Prompt a:
Decide whether each statement agrees with the Garmin golf report. Answer yes or no for each, quoting the words from the report that settle it.
(i) Garmin recorded 76% growth in golfers under age 20 in 2025 compared to 2024.
(ii) Real-life rounds rose 58% year-over-year.
(iii) Garmin golfers hit the fairway 59% of the time.

Document excerpt:

════════════════════

The report pulls from millions of Garmin Golf app users worldwide — the data logged when people use Garmin’s golf watches, GPS devices, and launch monitors to track their rounds. And the trends are clear enough to read from the clubhouse.
Young golfers are driving the growth.
Garmin saw 76% growth in golfers under age 20 in 2025 compared to 2024. The 20-29 age bracket grew 53%. That’s not a blip. That’s a structural shift.
The 30-39 crowd grew 18%. Golfers 40-49 grew 15%. The 50+ crowd grew 12%. Every age group added players, but the youth explosion is the story. Golf’s reputation as a retirement sport is dying, and these numbers are the autopsy.
Virtual rounds are exploding.
Real-life rounds increased 17% year-over-year. Solid, healthy growth.
Virtual rounds — played on simulators and launch monitors — increased 58%.
That’s the stat that matters for anyone in the home golf sim space. Fifty-eight percent growth in a single year means the line between “golfer” and “simulator user” is blurring fast. People are playing virtual rounds as a complement to real golf, not a replacement. Garmin’s own Approach R50 launch monitor and simulator is clearly tapping into this demand — and the data proves the market is expanding, not cannibalizing.
Launch monitors actually make you better.
This is the stat Garmin buried in the middle of the report, and it’s the one every skeptical buyer needs to hear: golfers who used a Garmin launch monitor for at least six months dropped their scores by an average of 4.4 strokes.
That’s not marketing. That’s data from people who played at least 20 rounds before and 20 rounds after getting a launch monitor, using it at least five times. Practice on a launch monitor translates to lower scores on the course. Period.
Garmin golfers hit the fairway 37% of the time. Pros average 59%. That gap is the opportunity.
Median handicap? 14. And people are cross-training.

════════════════════

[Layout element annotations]
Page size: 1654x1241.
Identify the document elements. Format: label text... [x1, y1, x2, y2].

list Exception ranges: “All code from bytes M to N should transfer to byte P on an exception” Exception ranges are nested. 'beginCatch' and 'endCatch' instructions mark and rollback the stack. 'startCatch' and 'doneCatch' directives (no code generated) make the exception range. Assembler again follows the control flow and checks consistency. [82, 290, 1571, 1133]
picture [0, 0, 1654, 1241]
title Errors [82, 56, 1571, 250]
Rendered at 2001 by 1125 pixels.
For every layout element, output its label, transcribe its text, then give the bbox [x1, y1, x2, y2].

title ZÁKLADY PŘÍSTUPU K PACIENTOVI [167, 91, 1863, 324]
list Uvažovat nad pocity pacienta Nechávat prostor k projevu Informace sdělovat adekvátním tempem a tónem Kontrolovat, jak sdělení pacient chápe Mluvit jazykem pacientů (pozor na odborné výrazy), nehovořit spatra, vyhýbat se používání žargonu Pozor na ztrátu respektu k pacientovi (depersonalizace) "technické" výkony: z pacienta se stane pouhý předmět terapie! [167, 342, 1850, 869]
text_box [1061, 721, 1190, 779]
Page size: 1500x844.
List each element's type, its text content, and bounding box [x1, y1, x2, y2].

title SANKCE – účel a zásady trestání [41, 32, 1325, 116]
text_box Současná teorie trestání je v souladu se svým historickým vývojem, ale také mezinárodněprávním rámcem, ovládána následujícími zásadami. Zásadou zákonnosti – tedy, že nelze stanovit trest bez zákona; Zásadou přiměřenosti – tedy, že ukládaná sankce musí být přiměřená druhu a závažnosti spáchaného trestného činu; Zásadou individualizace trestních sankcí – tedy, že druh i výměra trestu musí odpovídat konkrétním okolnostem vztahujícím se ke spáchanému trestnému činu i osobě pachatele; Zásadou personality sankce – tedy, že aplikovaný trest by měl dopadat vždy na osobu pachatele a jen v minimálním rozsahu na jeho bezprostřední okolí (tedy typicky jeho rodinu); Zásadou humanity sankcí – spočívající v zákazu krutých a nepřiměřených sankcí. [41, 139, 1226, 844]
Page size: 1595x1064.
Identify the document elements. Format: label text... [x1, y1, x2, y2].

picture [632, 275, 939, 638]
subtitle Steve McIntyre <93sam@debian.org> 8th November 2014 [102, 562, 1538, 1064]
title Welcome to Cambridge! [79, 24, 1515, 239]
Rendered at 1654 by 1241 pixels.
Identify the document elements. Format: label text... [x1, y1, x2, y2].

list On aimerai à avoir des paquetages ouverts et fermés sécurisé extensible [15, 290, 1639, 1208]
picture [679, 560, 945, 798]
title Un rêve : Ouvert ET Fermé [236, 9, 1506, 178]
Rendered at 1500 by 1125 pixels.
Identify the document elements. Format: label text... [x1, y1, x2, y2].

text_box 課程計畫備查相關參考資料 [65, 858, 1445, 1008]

════════════════════

Prompt b: In the records, take the lines from the one with "Rendered at 1654 by 1241 pixels." through the end of the records, both ends included. Rewrite them with "document elements" replaced by "layout elements" and everything else unchanged.

Result a:
(i) Yes: "Garmin saw 76% growth in golfers under age 20 in 2025 compared to 2024."
(ii) No: "Real-life rounds increased 17% year-over-year."
(iii) No: "Garmin golfers hit the fairway 37% of the time."

Result b:
Rendered at 1654 by 1241 pixels.
Identify the layout elements. Format: label text... [x1, y1, x2, y2].

list On aimerai à avoir des paquetages ouverts et fermés sécurisé extensible [15, 290, 1639, 1208]
picture [679, 560, 945, 798]
title Un rêve : Ouvert ET Fermé [236, 9, 1506, 178]
Rendered at 1500 by 1125 pixels.
Identify the layout elements. Format: label text... [x1, y1, x2, y2].

text_box 課程計畫備查相關參考資料 [65, 858, 1445, 1008]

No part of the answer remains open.